Answer: How can we use LLMs to search better?

Dan Russell • July 19, 2023
 SearchReSearch
Republished with permission from SearchReSearch
Answer: How can we use LLMs to search better? Dan Russell

Magic is, by definition...


Precision targeting for SearchResearch. P/C by Mikhail Nilov (Pexels link)


... something that you don't understand. That's why magicians wow us in their presentations.

I love magic, but I really don't want magical interfaces to magical systems.


Still, as we saw in our post about Using LLMs to find Amazing Words..., with a little ingenuity, we can do remarkable things. (Definition of LLM)

In that post, I illustrate how to use LLMs to find words that end in -core that describe an aesthetic style. The clever thing that LLMs did in that Challenge was to find related words that do NOT have the -core ending with a similar aesthetic meaning. (Example: "dark academia")

Our Challenge this week came in two parts:

1. Can you find a way to use LLMs (ChatGPT, Bard, Claude, etc.) to answer research questions that would otherwise be difficult to answer? (As with the Using LLMs to find Amazing Words... example. If you find such a research task, be sure to let us know what the task is, the LLM you used, and what you did to make it work.)

As we've seen before, LLMs are currently not great at providing accurate answers. So we're trying to figure out ways to use LLMs in productive ways.

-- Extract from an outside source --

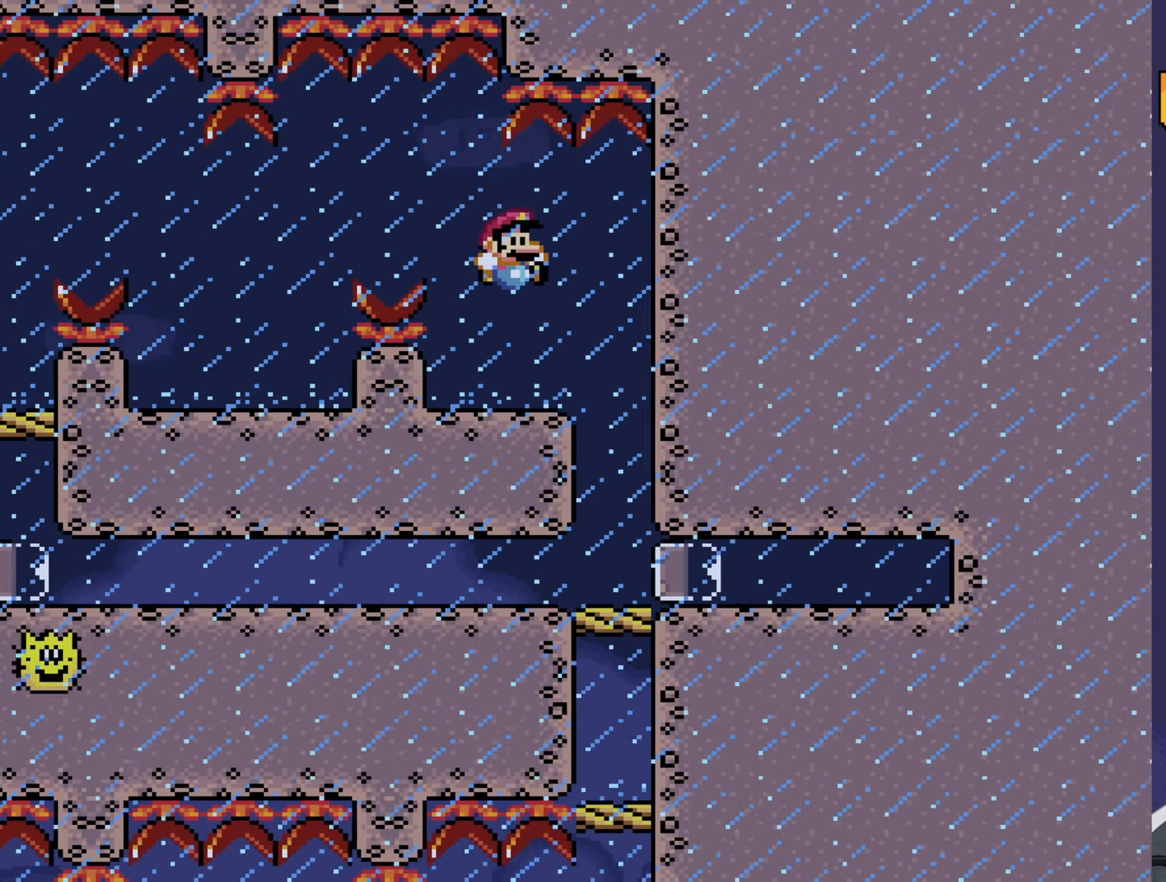
{"dt_ms": 500, "buttons": ["Y", "DPAD_LEFT"], "events": [[100, "DPAD_RIGHT", "up"], [166, "DPAD_LEFT", "down"]]}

In last week's commentary post (on Friday), I showed a way to search for keywords and phrases to use for regular Google search. I've used that method a few times since then, and it's always worked out well.

Short summary: Don't ask your LLM for specific answers to questions, and REALLY don't ask for citations. At the moment, LLMs are all too happy to make up fake citations.

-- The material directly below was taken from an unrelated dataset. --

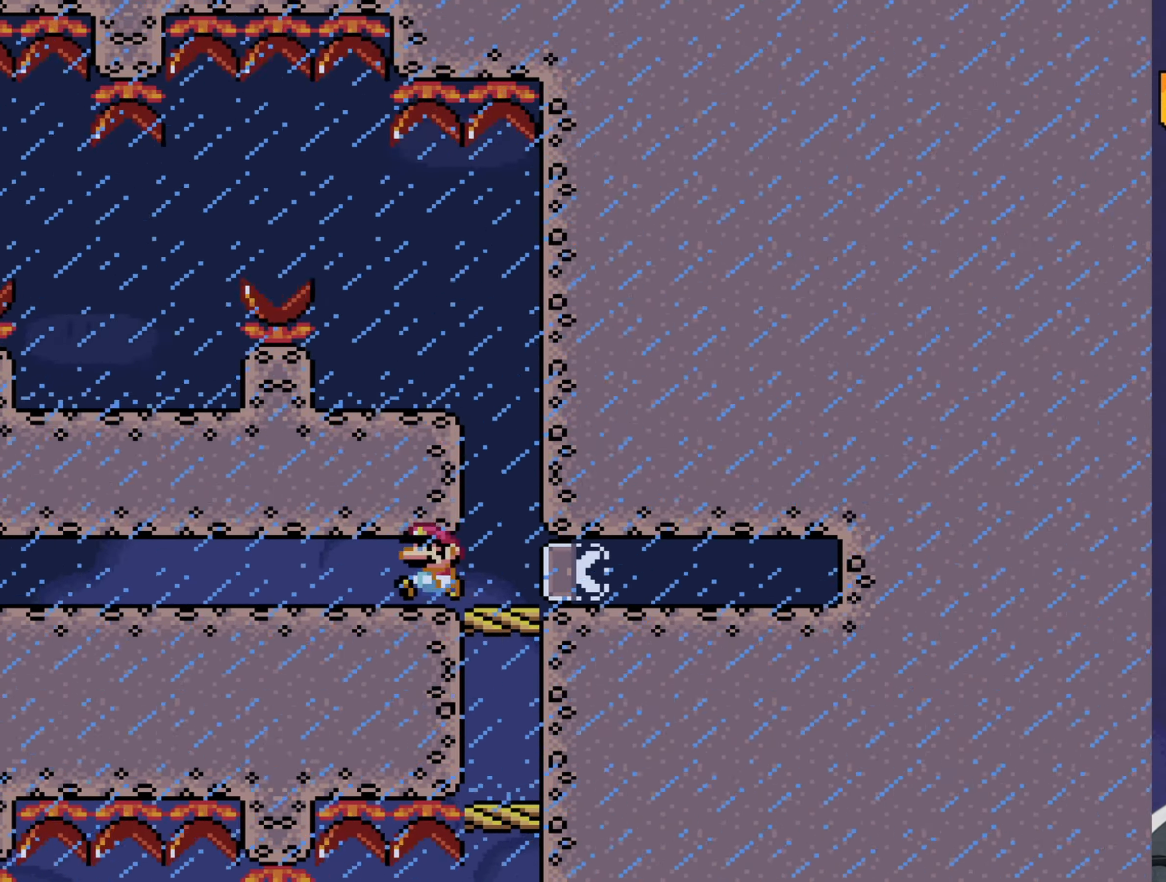
{"dt_ms": 500, "buttons": ["X", "DPAD_LEFT"], "events": [[100, "X", "down"], [133, "Y", "up"]]}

But you SHOULD ask for other terms and phrases you should be searching for in addition to what you've been searching. The sample prompt pattern I used was:

[what are the N most common subtopics related to TOPIC?]

To use this, just replace the highlighted N with a number (typically 5 - 20), and replace the highlighted TOPIC with a short text description of your topic-to-search-for.

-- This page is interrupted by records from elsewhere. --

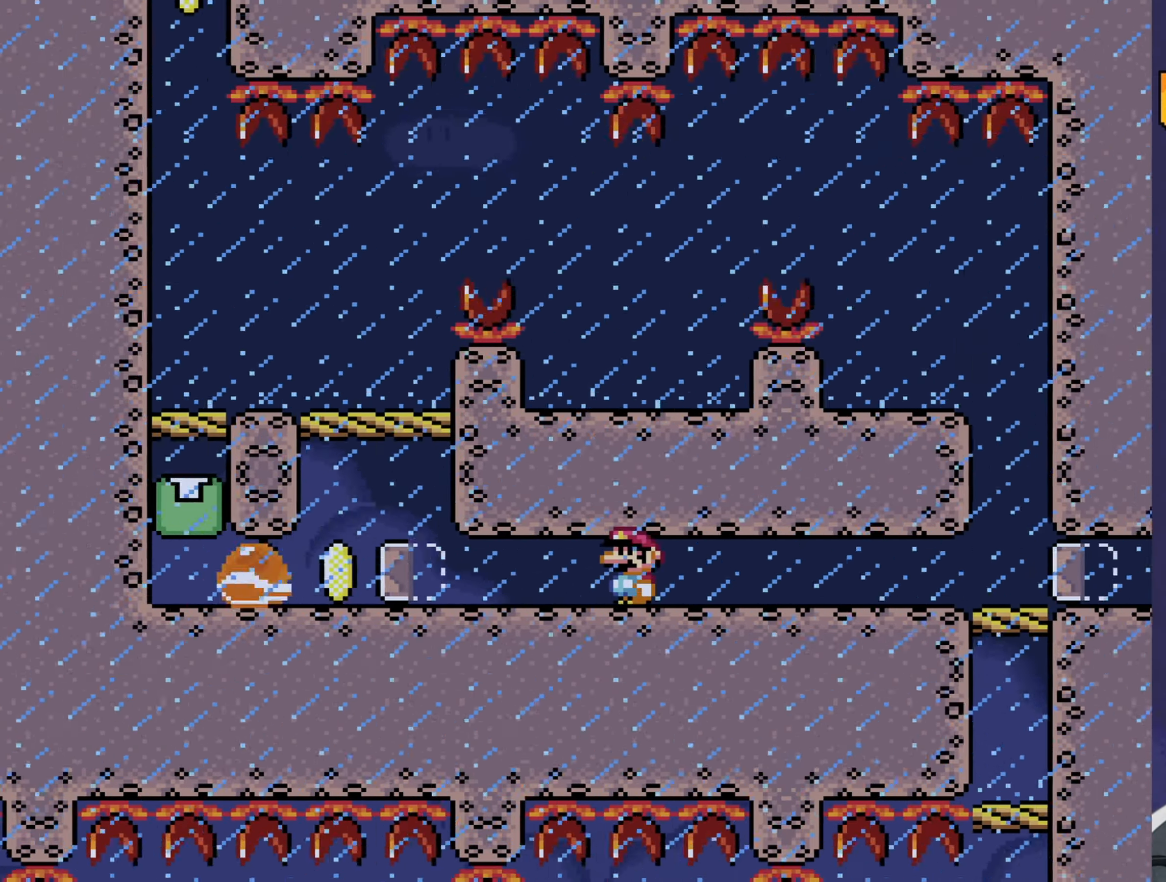
{"dt_ms": 500, "buttons": ["X", "DPAD_LEFT"], "events": [[150, "DPAD_LEFT", "up"], [183, "DPAD_RIGHT", "down"], [350, "DPAD_RIGHT", "up"], [483, "DPAD_LEFT", "down"]]}
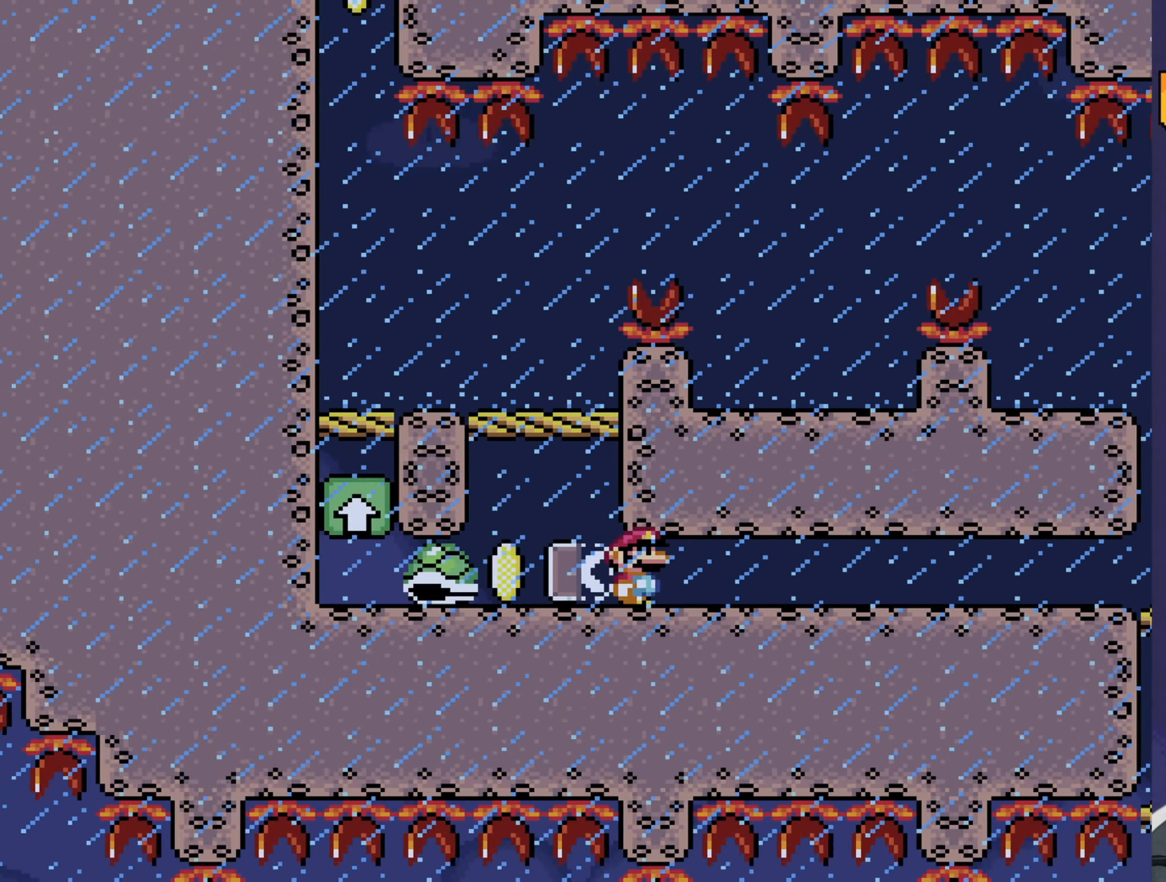
{"dt_ms": 500, "buttons": ["X"], "events": [[100, "DPAD_LEFT", "up"]]}
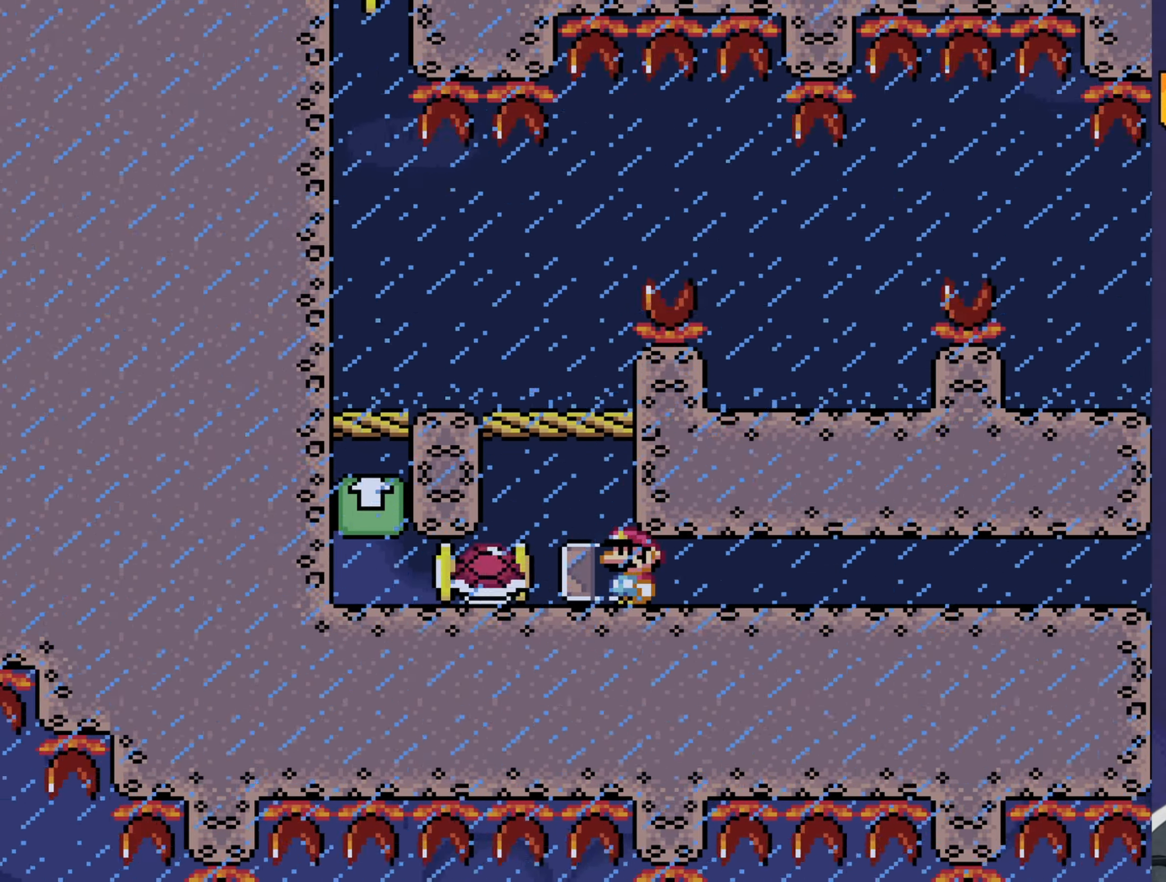
{"dt_ms": 500, "buttons": ["Y", "DPAD_LEFT"], "events": [[133, "DPAD_LEFT", "down"], [233, "A", "down"], [300, "A", "up"], [383, "X", "up"], [383, "Y", "down"]]}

This is a great way to figure out how to expand your range of ideas.
2. Here's an example of this difficult to answer "regular search" task: I wanted to make a list of all the SRS Challenges and Answers (the C&A list) since the beginning of this year. I used an LLM to help me figure out the process. Can you figure out what I did? (I'll tell you now that I learned a bunch in doing this, and it only took me about 10 minutes from start-to-finish. I count that as a major win.)

Big hint from last week was this..

I broke this task down into 3 steps:

1. get the list of C&As from the blog into a text file
2. extract out the Challenges and Answers (getting rid of anything extra)
3. then reverse the order of the C&A list

Let me unpack this.

1. To get a list of ALL the blog posts, I opened the most recent blog post and scrolled to the bottom. (There are other ways to do this.) It looks like this:



Then, I just opened all of the twisty triangles for each of the entries for this year to see each of the blog posts. That listing looks like this:



Then, I just selected all of that text, hit COPY, and then opened a text editor and paste the text (unformatted) into a .TXT document. (I used BBedit, which is a robust and useful editor, but you can use whatever editor you'd like.)

In this pic, I've highlighted a bunch of lines that are neither Challenges or Answers. We don't want those lines in our final C&A answer.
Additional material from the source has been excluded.